[Data entries]

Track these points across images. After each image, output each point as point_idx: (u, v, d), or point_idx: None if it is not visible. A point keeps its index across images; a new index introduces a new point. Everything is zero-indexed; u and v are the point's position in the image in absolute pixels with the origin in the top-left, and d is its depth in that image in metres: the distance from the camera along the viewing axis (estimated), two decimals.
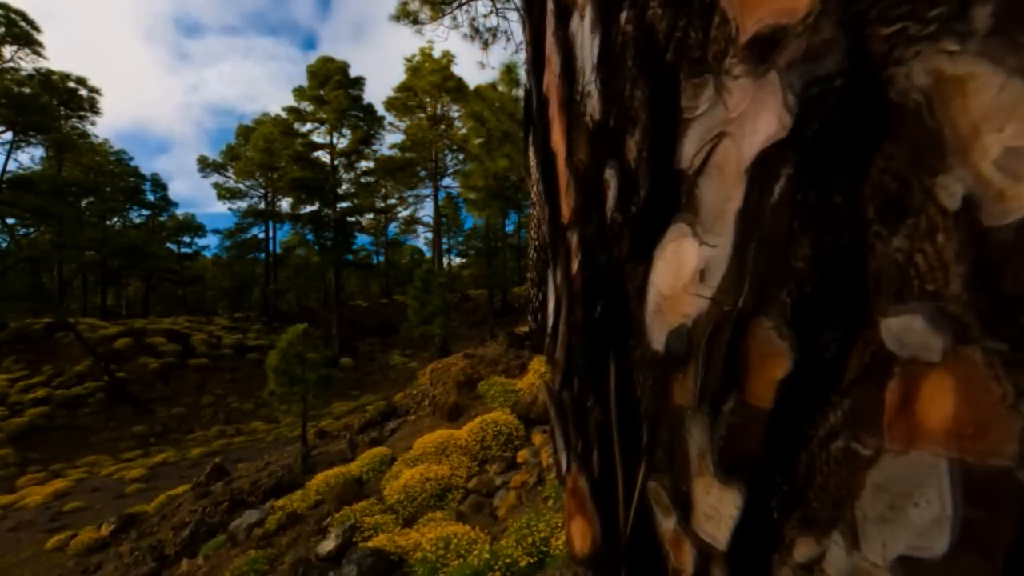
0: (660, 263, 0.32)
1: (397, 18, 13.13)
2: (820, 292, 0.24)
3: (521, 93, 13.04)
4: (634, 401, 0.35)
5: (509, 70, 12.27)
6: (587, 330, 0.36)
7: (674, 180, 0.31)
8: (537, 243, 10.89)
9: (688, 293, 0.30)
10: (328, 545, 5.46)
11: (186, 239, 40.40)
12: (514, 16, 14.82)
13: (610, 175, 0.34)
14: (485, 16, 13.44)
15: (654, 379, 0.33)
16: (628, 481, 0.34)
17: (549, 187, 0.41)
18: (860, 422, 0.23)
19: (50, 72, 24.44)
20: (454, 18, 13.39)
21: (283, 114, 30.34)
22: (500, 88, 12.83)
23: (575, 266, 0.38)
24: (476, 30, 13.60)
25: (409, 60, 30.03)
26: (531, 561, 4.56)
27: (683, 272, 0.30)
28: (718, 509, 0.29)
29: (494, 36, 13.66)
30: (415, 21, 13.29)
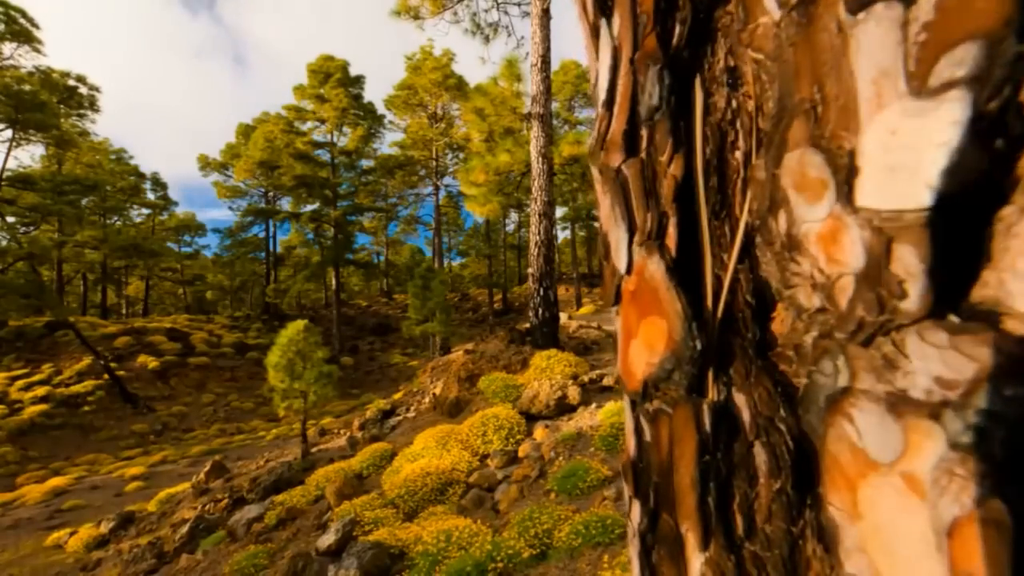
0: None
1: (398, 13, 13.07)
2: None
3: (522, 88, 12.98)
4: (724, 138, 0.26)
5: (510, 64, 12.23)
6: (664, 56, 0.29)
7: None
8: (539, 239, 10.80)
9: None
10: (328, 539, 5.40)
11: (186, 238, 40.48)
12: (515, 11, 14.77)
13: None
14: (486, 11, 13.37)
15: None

### Work instruction
Skip the pictures, then return the rest of the data exactly.

### Answer for the task
Track these points across images. After each image, output each point as point_idx: (u, v, d), or point_idx: None if it is not visible. A point keeps its index across images; a new index introduces a new point. Everything is zero-indexed; u and v are the point's position in the image in absolute pixels with the origin in the top-left, and d is its depth in that image in metres: the distance from the camera along the viewing axis (estimated), two decimals.
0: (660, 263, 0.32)
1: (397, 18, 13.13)
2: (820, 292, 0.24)
3: (521, 93, 13.04)
4: (634, 401, 0.35)
5: (509, 70, 12.27)
6: (587, 330, 0.36)
7: (674, 180, 0.31)
8: (537, 243, 10.89)
9: (688, 293, 0.30)
10: (328, 545, 5.46)
11: (186, 239, 40.40)
12: (514, 16, 14.82)
13: (610, 175, 0.34)
14: (485, 16, 13.44)
15: (654, 379, 0.33)
16: (628, 481, 0.34)
17: (549, 187, 0.41)
18: (860, 422, 0.23)
19: (50, 72, 24.44)
20: (454, 18, 13.39)
21: (283, 114, 30.34)
22: (500, 88, 12.83)
23: (575, 266, 0.38)
24: (476, 30, 13.60)
25: (409, 60, 30.03)
26: (531, 561, 4.56)
27: (683, 272, 0.30)
28: (718, 509, 0.29)
29: (494, 36, 13.66)
30: (415, 21, 13.29)
0: None
1: (398, 13, 13.07)
2: None
3: (522, 88, 12.98)
4: (724, 138, 0.26)
5: (510, 64, 12.23)
6: (664, 56, 0.29)
7: None
8: (539, 239, 10.80)
9: None
10: (328, 539, 5.40)
11: (186, 238, 40.48)
12: (515, 11, 14.77)
13: None
14: (486, 11, 13.37)
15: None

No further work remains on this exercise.